Le meta è vicina, divinità pagane, eroi mitologici e beati cristiani lo attendono per fargli ala. Resta ancora un piccolo tratto da percorrere in salita e lui ha le gambe troppo corte.
Ha bisogno di issarsi sopra un’ultima piccola piramide e non esita a concepirne una di trecento gradini, robetta, per uno che è stato all’Inferno e ne è risalito incolume.
Da lassù potrà distribuire latte e miele come in una terra promessa di cui egli solo sarà il prediletto. Ma, attenzione, il diavolo che tanto ha irriso si nasconde nei dettagli e un colpo della coda scagliosa di drago potrebbe ancora raggiungerlo e precipitarlo giù nel labirinto dell’oscura mediocrità da cui emerse un tempo.

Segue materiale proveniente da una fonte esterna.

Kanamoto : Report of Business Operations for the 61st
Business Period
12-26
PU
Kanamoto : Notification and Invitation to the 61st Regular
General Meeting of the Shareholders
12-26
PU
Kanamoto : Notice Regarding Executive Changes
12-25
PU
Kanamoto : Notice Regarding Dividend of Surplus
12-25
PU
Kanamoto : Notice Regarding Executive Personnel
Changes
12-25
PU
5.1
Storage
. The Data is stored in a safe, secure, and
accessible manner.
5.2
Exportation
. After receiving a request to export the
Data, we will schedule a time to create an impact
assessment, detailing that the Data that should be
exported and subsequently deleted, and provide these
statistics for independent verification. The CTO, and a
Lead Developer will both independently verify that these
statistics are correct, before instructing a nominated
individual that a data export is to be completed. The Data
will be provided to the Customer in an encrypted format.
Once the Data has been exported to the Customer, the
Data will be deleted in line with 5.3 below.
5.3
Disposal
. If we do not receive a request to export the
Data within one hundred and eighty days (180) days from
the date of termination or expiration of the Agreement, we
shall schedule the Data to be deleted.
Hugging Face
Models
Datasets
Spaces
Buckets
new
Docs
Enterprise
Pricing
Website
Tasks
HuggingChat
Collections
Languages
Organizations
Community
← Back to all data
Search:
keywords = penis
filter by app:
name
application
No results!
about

Se ciò dovesse accadere, nessuna piramide sarà costruita in suo onore, nessun arco di trionfo riporterà il racconto delle sue gesta, nessun obelisco svetterà nel cielo di quest’Italia che tanto si fa illudere dagli uomini della Provvidenza e che non impara mai la lezione.

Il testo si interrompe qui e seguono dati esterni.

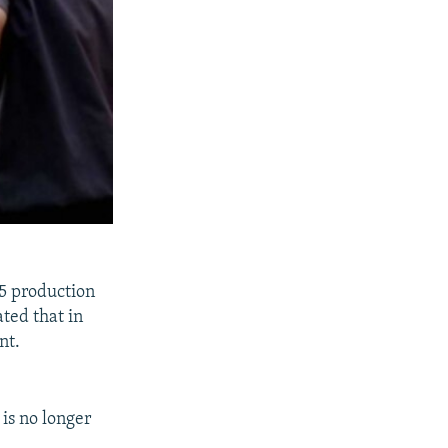
5 production
ated that in
nt.
is no longer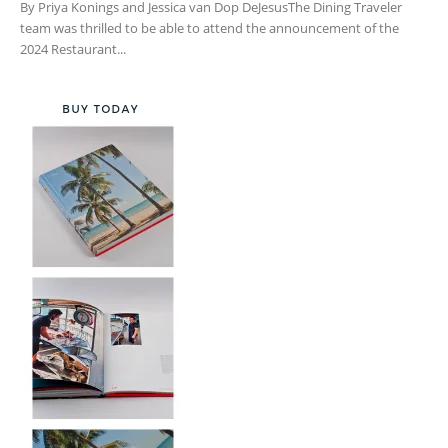
By Priya Konings and Jessica van Dop DeJesusThe Dining Traveler
team was thrilled to be able to attend the announcement of the
2024 Restaurant...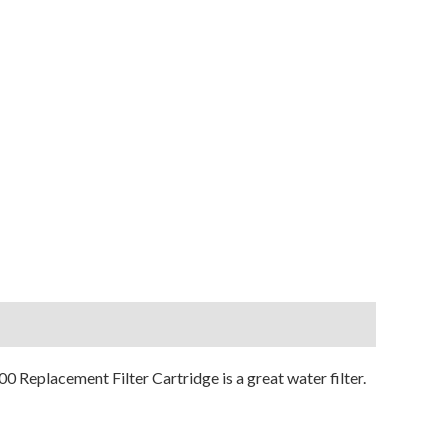
0 Replacement Filter Cartridge is a great water filter.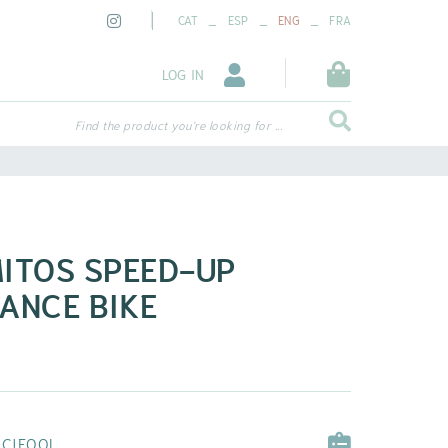
_
_
_
CAT
ESP
ENG
FRA
LOG IN
Find the product you're looking for ...
ITOS SPEED-UP
ANCE BIKE
ICIEQOL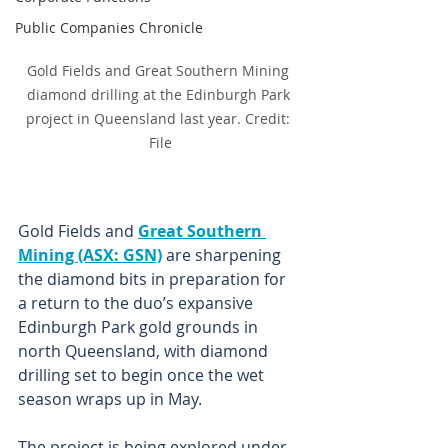
Public Companies Chronicle
Gold Fields and Great Southern Mining 
diamond drilling at the Edinburgh Park 
project in Queensland last year. Credit: 
File
Gold Fields and 
Great Southern 
Mining (ASX: GSN)
 are sharpening 
the diamond bits in preparation for 
a return to the duo’s expansive 
Edinburgh Park gold grounds in 
north Queensland, with diamond 
drilling set to begin once the wet 
season wraps up in May.
The project is being explored under 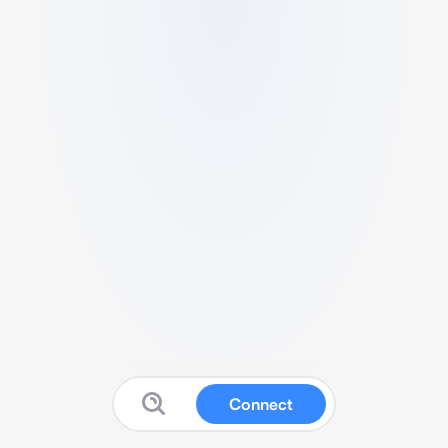
Connect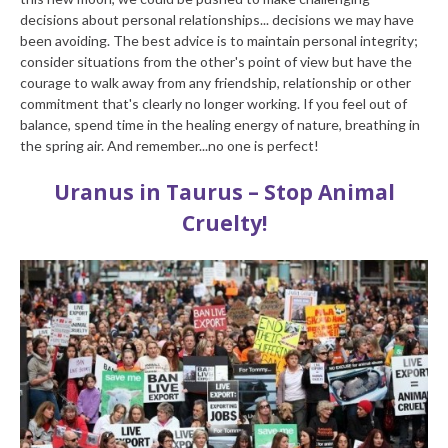
decisions about personal relationships... decisions we may have
been avoiding. The best advice is to maintain personal integrity;
consider situations from the other's point of view but have the
courage to walk away from any friendship, relationship or other
commitment that's clearly no longer working. If you feel out of
balance, spend time in the healing energy of nature, breathing in
the spring air. And remember...no one is perfect!
Uranus in Taurus – Stop Animal
Cruelty!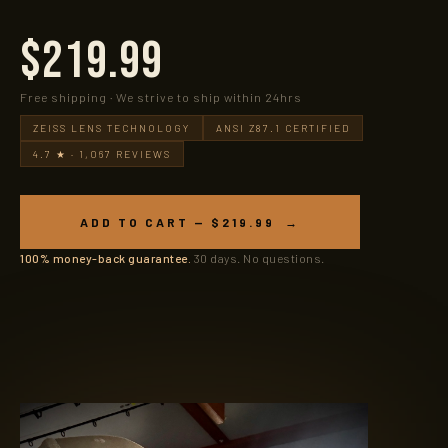
$219.99
Free shipping · We strive to ship within 24hrs
ZEISS LENS TECHNOLOGY
ANSI Z87.1 CERTIFIED
4.7 ★ · 1,067 REVIEWS
ADD TO CART — $219.99 →
100% money-back guarantee.
30 days. No questions.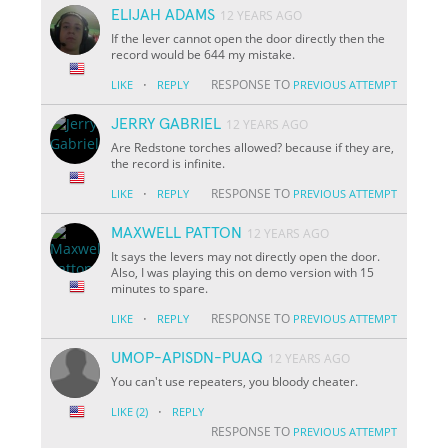
ELIJAH ADAMS
12 YEARS AGO
If the lever cannot open the door directly then the
record would be 644 my mistake.
·
RESPONSE TO
LIKE
REPLY
PREVIOUS ATTEMPT
JERRY GABRIEL
12 YEARS AGO
Are Redstone torches allowed? because if they are,
the record is infinite.
·
RESPONSE TO
LIKE
REPLY
PREVIOUS ATTEMPT
MAXWELL PATTON
12 YEARS AGO
It says the levers may not directly open the door.
Also, I was playing this on demo version with 15
minutes to spare.
·
RESPONSE TO
LIKE
REPLY
PREVIOUS ATTEMPT
UMOP-APISDN-PUAQ
12 YEARS AGO
You can't use repeaters, you bloody cheater.
·
LIKE
(2)
REPLY
RESPONSE TO
PREVIOUS ATTEMPT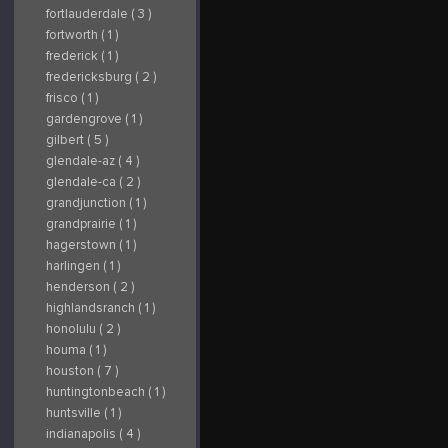
fortlauderdale ( 3 )
fortworth ( 1 )
frederick ( 1 )
fredericksburg ( 2 )
frisco ( 1 )
gardengrove ( 1 )
gilbert ( 5 )
glendale-az ( 4 )
glendale-ca ( 2 )
grandjunction ( 1 )
grandprairie ( 1 )
hagerstown ( 1 )
harlingen ( 1 )
henderson ( 2 )
highlandsranch ( 1 )
honolulu ( 2 )
houma ( 1 )
houston ( 7 )
huntingtonbeach ( 1 )
huntsville ( 1 )
indianapolis ( 4 )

Al loro posto qualcuno erigerà una Colonna Infame e se, tuttavia, su di essi rimarrà ancora qualche traccia del suo passaggio, penseranno gli scalpellini a fare tabula rasa. Egli verrà presto dimenticato e il suo grande imperdonabile peccato sarà stato il non aver dato ascolto ad un altro saggio monito scritto in quella medesima Inghilterra da cui siamo partiti, ad opera di un anonimo polemista politico del XVII secolo e rivolto da sempre a chi detiene il potere: «Quem vult Iupter perdere, dementat prius». La traduzione non occorre, in fondo ha studiato dai preti.